Healthcare CIOs have long experienced increasing external pressures to realize value from investments in EHRs, but now they are also facing heightened internal forces as well according to an Impact Advisors report. “Now that most hospitals and health systems have implemented an enterprise EHR, there is also growing internal pressure to realize value from that investment. Significantmoney has been spent on these systems, and executives now want to see the tangible improvements in clinical and revenue cycle outcomes that were promised,” concludes the report.
More than 70 percent of respondents stated their organization’s top IT priorities are projects that pull more value out of their EHR investment. Meanwhile, only 8 percent of respondents said they are not focused on optimization at the present time. Nearly 75 percent cited “too many competing priorities” as one of the biggest current challenges, while 30 percent cited “budget concerns” as an obstacle. Further, nearly 75 percent plan to seek outside assistance from a services firm in addition to leveraging an internal projects team.
The study, Realizing Value from an Enterprise EHR Investment, surveyed more than 40 CHIME members and outlines how market leaders are approaching optimization. The vast majority of respondents stated their organizations had already implemented an enterprise EHR, with half reporting completion of implementation more than two years ago.
Respondents also expressed mild satisfaction with the improvements realized by their organizations from their EHRS. Significantly, they did not report overwhelming levels of satisfaction.

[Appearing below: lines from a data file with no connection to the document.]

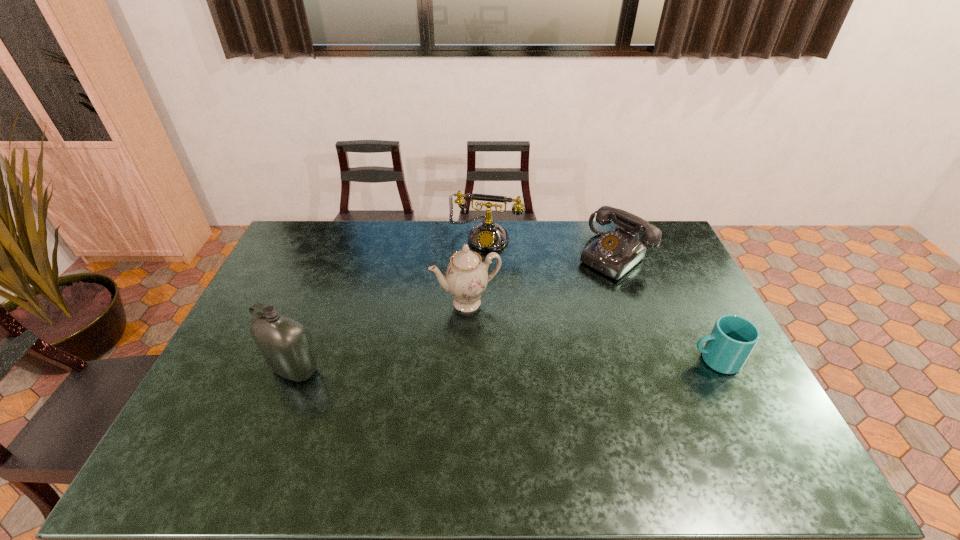
Image resolution: width=960 pixels, height=540 pixels. Find the location of `vacant region between the fourth tallest object and the taller telephone`. vacant region between the fourth tallest object and the taller telephone is located at coordinates (549, 246).

Identify the location of unoccupied area between the bottle and the chinaware. (381, 336).

Image resolution: width=960 pixels, height=540 pixels. Identify the location of free area in between the right telephone and the bottle. (454, 313).

I want to click on blank region between the bottle and the right telephone, so click(454, 313).

Find the location of a particular element. The image size is (960, 540). vacant area that lies between the leftmost object and the left telephone is located at coordinates (390, 302).

Image resolution: width=960 pixels, height=540 pixels. Identify the location of free space between the cup and the right telephone. (664, 308).

The image size is (960, 540). I want to click on the fourth closest object to the cup, so click(x=284, y=342).

This screenshot has height=540, width=960. Find the location of `object that stands as the closest to the leftmost object`. object that stands as the closest to the leftmost object is located at coordinates (466, 277).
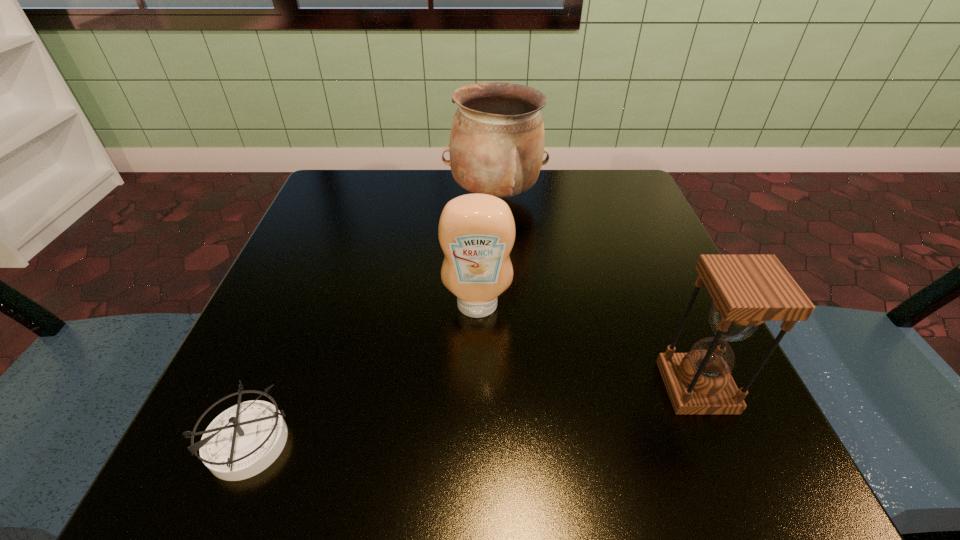
I want to click on object at the near edge, so click(245, 439).

Identify the location of object located in the left edge section of the desktop. (245, 439).

Identify the location of object that is at the right edge. The width and height of the screenshot is (960, 540). (747, 290).

At what (x,y) coordinates should I click in order to perform the action: click on object located at the near left corner. Please return your answer as a coordinate pair (x, y). Looking at the image, I should click on (245, 439).

At what (x,y) coordinates should I click in order to perform the action: click on vacant area at the near edge. Please return your answer as a coordinate pair (x, y). The image size is (960, 540). Looking at the image, I should click on (511, 465).

Where is `blank space at the left edge of the desktop`? This screenshot has height=540, width=960. blank space at the left edge of the desktop is located at coordinates (281, 278).

Identify the location of free space at the right edge of the desktop. This screenshot has width=960, height=540. (651, 308).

Over 56 percent stated investing in an EHR has not helped their organization realize productivity and efficiency goals, with an additional 8 percent reporting they could not tell because it is too difficult to isolate the impact of the EHR.
Of the respondents, 35 percent said their EHR has helped their organization achieve productivity and efficiency goals. The majority, however, are not yet there with only 16 percent saying their EHR has hindered their goals and 41 percent said it has neither helped nor hindered.
For the purposes of the survey, “optimization” was defined for CHIME members as “outcomes-based improvement to meet a defined set of objectives.” Ultimately, the report found, “there are significantly more improvement in clinical and revenue cycle outcomes that can still be realized from EHRs,” but realizing that value is not just the responsibility of IT. In fact, “optimization challenges are very real, and outside help will likely be needed.”